Yapılacak iş:
Aşağıdaki deprem yazısına göre şu cümleler doğru mu? Her biri için evet ya da hayır deyin ve yazıda buna karar veren sözleri aynen tırnak içinde verin. 1. İlk deprem saat 04.17'de oldu. 2. İkinci depremin merkez üssü Pazarcık'tı. 3. İlk deprem 12 ilde yıkıma yol açtı.

Okunacak metin:
Son Dakika Haberler

6 ŞUBAT 2023 DEPREMİNİN DÜŞÜNDÜRDÜKLERİ ”HEPİMİZ SUÇLUYUZ”

6 ŞUBAT 2023 DEPREMİNİN DÜŞÜNDÜRDÜKLERİ ”HEPİMİZ SUÇLUYUZ”
Okunma : 334 Kere okundu Yorum Yap

6 Şubat 2023 Pazartesi sabahı kara bir güne uyandı halkımız.

Saat 04.17 de Kahramanmaraş/Pazarcık merkezli bir deprem meydana geldi. Yerin 8,6 km derinliğinde ve 7,7 şiddetinde olan deprem 10 ilimizde (Kahramanmaraş, Adana, Osmaniye, Gaziantep, Kilis, Hatay, Malatya, Şanlıurfa, Adıyaman ve Diyarbakır) büyük bir yıkıma; can ve mal kayıplarına neden oldu. Aynı illerde ikinci bir yıkıma neden olan bir deprem de yine aynı gün, saat 13.24 de ve yerin 7,6 km derinliğinde, bu kez merkez üssü Kahramanmaraş/ Elbistan’da yaşandı. Yıkım, can ve mal kayıpları, acıları katlandı.

Eldeki veriler:
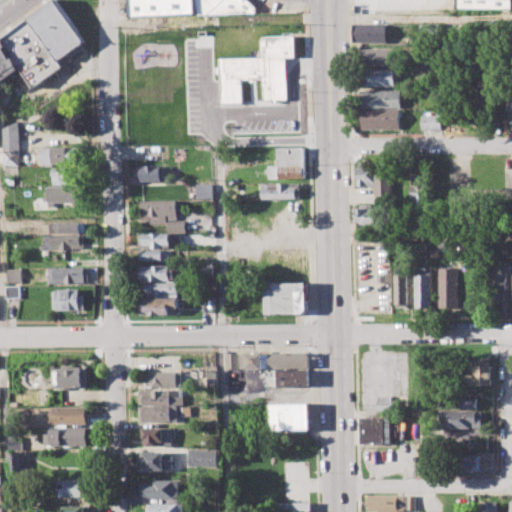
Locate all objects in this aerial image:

Cevap:
1. Evet: "Saat 04.17 de Kahramanmaraş/Pazarcık merkezli bir deprem meydana geldi."
2. Hayır: "bu kez merkez üssü Kahramanmaraş/ Elbistan’da yaşandı."
3. Hayır: "10 ilimizde"